[Saved data entries]

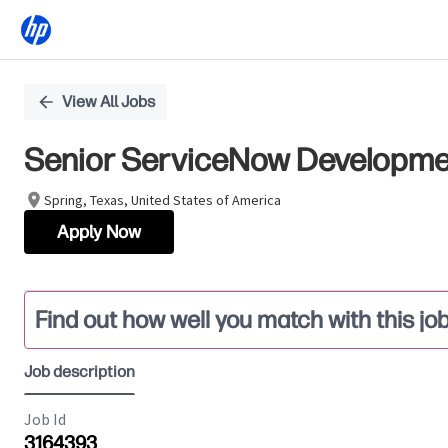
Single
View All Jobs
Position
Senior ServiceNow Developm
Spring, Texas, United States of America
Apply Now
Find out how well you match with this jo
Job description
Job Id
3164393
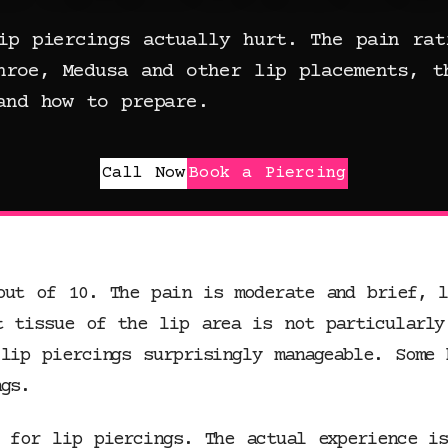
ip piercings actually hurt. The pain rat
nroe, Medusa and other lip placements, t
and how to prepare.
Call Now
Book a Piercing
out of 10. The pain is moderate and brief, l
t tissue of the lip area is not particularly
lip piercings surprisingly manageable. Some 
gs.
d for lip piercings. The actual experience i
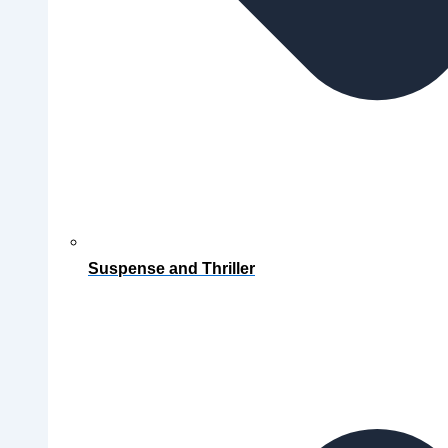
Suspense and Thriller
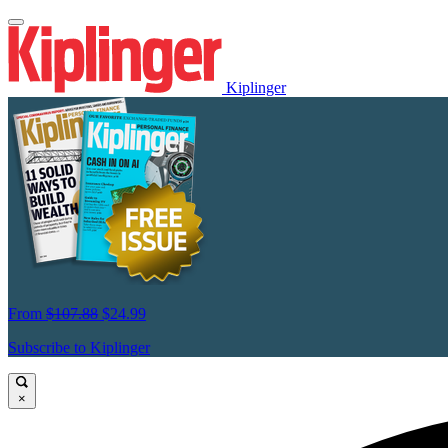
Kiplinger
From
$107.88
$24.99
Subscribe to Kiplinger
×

--

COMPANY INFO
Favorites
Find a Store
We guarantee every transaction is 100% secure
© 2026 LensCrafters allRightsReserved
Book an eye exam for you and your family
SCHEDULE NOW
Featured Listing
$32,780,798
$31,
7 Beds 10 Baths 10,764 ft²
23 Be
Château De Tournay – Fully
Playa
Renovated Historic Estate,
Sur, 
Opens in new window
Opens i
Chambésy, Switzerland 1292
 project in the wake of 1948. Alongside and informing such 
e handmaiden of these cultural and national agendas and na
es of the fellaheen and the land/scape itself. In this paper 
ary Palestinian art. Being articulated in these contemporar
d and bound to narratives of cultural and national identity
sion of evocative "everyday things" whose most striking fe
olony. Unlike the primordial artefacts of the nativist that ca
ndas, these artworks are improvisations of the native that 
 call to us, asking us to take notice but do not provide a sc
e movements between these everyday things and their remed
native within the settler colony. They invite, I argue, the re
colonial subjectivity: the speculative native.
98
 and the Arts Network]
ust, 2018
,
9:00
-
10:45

--- Request ---
Each line in which the string "that" is found must be copied from the data.

--- Answer section ---
olony. Unlike the primordial artefacts of the nativist that ca
ndas, these artworks are improvisations of the native that 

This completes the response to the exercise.